Professor Czitrom –searching for Camelot in the age of Absurdistan.

kind of brutal egalitarianism inhered in public education’s great leap forward: a purification that expunged our past from the lesson plans without regard to any given item’s significance on the political spectrum. Thus, the Kennedys aren’t simply diminished by an educational system grown neglectful of burnishing the family’s mystique. The progressive effort to divorce recent generations from their heritage means the Kennedys are barely mentioned–no more dwelt upon than Ike, Coolidge, or the Teapot Dome Scandal. In 2015, in recognition of 50 years gone by since the assassination of JFK, Professor of History Daniel Czitrom of Mount Holyoke College gave an interview during which he was asked to describe what modern college students know about our 35th president. “Very little, I’m afraid,” was his frank assessment. Small wonder, then, that they know and care even less about his vacuous little brother.
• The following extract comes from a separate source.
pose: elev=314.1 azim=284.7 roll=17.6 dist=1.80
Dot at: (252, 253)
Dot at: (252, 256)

There are, it seems, opinions to the contrary. A review by Susan Wloszczyna suggests Chappaquiddick will do well owing to the presence of the “in-vogue-again Kennedy clan at the center.” On the off-chance that Wloszczyna isn’t nuts, isn’t a resurgence of Kennedymania all the more reason for Chappaquiddick to ‘speak truth to power’ unequivically? But instead we are treated to a barrage of softballs, like dorky Ted vowing to win a regatta, but slamming his sailboat into a marker buoy and catapulting both his passengers into the brine.  Okay, a dramatic foreshadowing of events to come, (and a sailing career littered with rammed obstacles, capsized catamarans, and other madcap feats of incompetence) but nevertheless…?
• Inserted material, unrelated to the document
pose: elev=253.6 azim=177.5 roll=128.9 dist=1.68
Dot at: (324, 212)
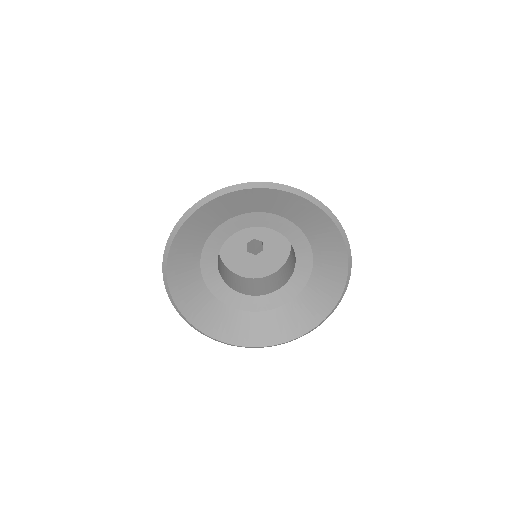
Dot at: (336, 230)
The “in-vogue-again Kennedy clan,” okay, that blew right past us!

The details, where most dramatically requisite, seem softened to implications. The six “Boiler Room Girls,” as the winsome young staffers formerly employed by Bobby’s campaign were jovially known, are partying in the wake of their boss’s untimely death with a bunch of married guys, one of them being Ted (whose wife Joan is home bedridden with a failing pregnancy soon to end in miscarriage, though the film makes no mention of the fact). Ted is hosting the wingding at the cottage of his chum, lawyer Sidney Lawrence. The cottage is located on Chappaquiddick Island, accessible by ferry from Martha’s Vineyard. So, what really went on at that party?

In the film, we witness a relatively demure replication of nineteen-sixties-style drinking and dancing–demurrer by far than any such festivities featuring Teddy and friends were ever known to be. Indeed, what the Guardian’s reviewer rather inferentially pronounced “a tawdry, boozy weekend” seems more like a scene from a Troy Donahue film of the same era—a bit jazzy and raucous, perhaps, but in an artfully understated Warner Brothers kind of way.

Kate Mara as Mary Jo Kopechne in the party scene from “Chappaquiddick,” or is she auditioning for a remake of “A Summer Place”?